O locus hermenêutico é a sede do sentido, ou seja, eixo a partir do qual se conformam possibilidades de sentido de todas as normas "inferiores". No caso da constituição de 1988 o princípio da dignidade humana irradia-se para todo o texto, no que se convencionou chamar de "constitucionalização" do direito.

Resulta, portanto, que a dignidade humana é o ponto de partida de toda e qualquer ação do ente estatal, paradigma avaliativo de cada ação do Poder Público [17], bem como fundamento de validade da ordem jurídica, sendo princípio norteador de toda interpretação constitucional.


3.CONSIDERAÇÕES FINAIS

Desde sempre, o homem buscou conceituar a dignidade humana como limitadora das relações entre Estado-Indivíduo. O constitucionalismo trouxe essa preocupação para as constituições escritas, o que resultou na positivação da ampla gama de direitos fundamentais.

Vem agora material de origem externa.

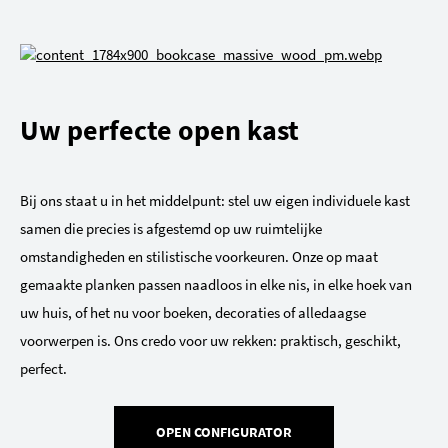
Uw perfecte open kast
Bij ons staat u in het middelpunt: stel uw eigen individuele kast
samen die precies is afgestemd op uw ruimtelijke
omstandigheden en stilistische voorkeuren. Onze op maat
gemaakte planken passen naadloos in elke nis, in elke hoek van
uw huis, of het nu voor boeken, decoraties of alledaagse
voorwerpen is. Ons credo voor uw rekken: praktisch, geschikt,
perfect.
OPEN CONFIGURATOR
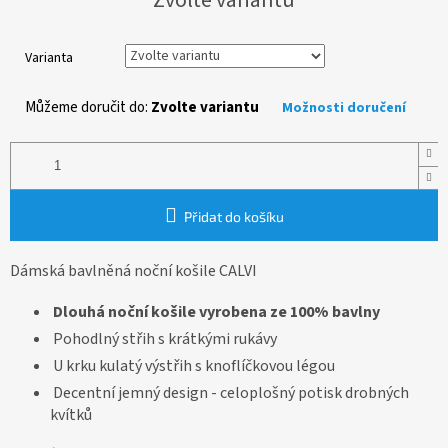
cena:
Varianta
Můžeme doručit do:
Zvolte variantu
Možnosti doručení
Přidat do košíku
Dámská bavlněná noční košile CALVI
Dlouhá noční košile vyrobena ze 100% bavlny
Pohodlný střih s krátkými rukávy
U krku kulatý výstřih s knoflíčkovou légou
Decentní jemný design - celoplošný potisk drobných
kvítků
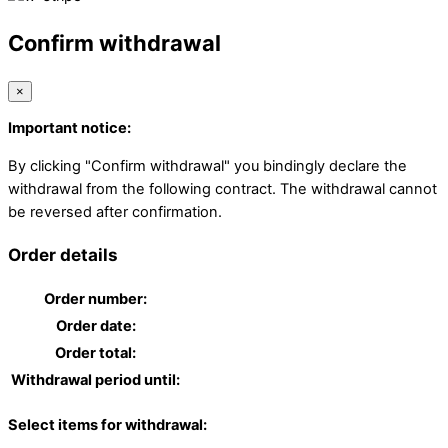
Confirm withdrawal
×
Important notice:
By clicking "Confirm withdrawal" you bindingly declare the
withdrawal from the following contract. The withdrawal cannot
be reversed after confirmation.
Order details
Order number:
Order date:
Order total:
Withdrawal period until:
Select items for withdrawal:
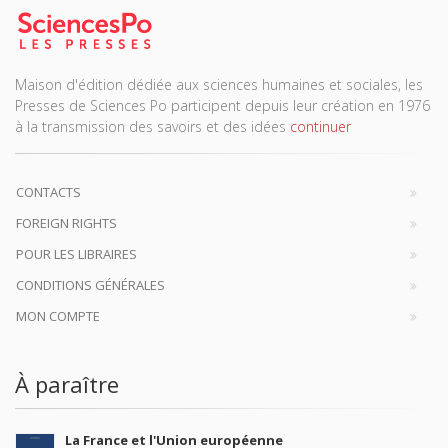
Maison d'édition dédiée aux sciences humaines et sociales, les
Presses de Sciences Po participent depuis leur création en 1976
à la transmission des savoirs et des idées
continuer
CONTACTS
FOREIGN RIGHTS
POUR LES LIBRAIRES
CONDITIONS GÉNÉRALES
MON COMPTE
À paraître
La France et l'Union européenne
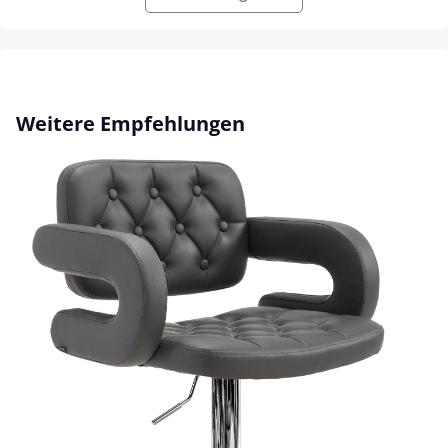
Produktgalerie überspringen
Weitere Empfehlungen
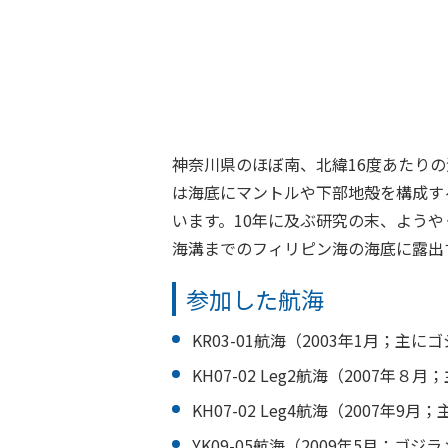
神奈川県のほぼ南、北緯16度あたり
は海底にマントルや下部地殻を構成す
います。10年に及ぶ研究の末、ようや
海溝までのフィリピン海の海底に露出
参加した航海
KR03-01航海（2003年1月；
KH07-02 Leg2航海（2007
KH07-02 Leg4航海（2007
YK09-05航海（2009年5月；ゴ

No caso da República Federativa do Brasil, tal princípio foi positivado em si mesmo, alçado à condição de fundamento do Estado Brasileiro, ao lado de valores como a soberania, cidadania, os valores sociais do trabalho e da livre iniciativa e pluralismo político.

Disso resulta que não há como negar que todos os demais direitos fundamentais – individuais, sociais ou transindividuais – derivam do princípio da dignidade da pessoa humana, devendo toda interpretação, quer seja das normas da própria constituição ou das normas infraconstitucionais, observar e respeitar o aludido princípio. Tal princípio adquire, assim, característica de relevância, constituindo locus hermenêutico da nova interpretação constitucional, embora não se possa dizer que seja, em si mesmo, superior aos demais princípios, uma vez que estes não são hierarquizados.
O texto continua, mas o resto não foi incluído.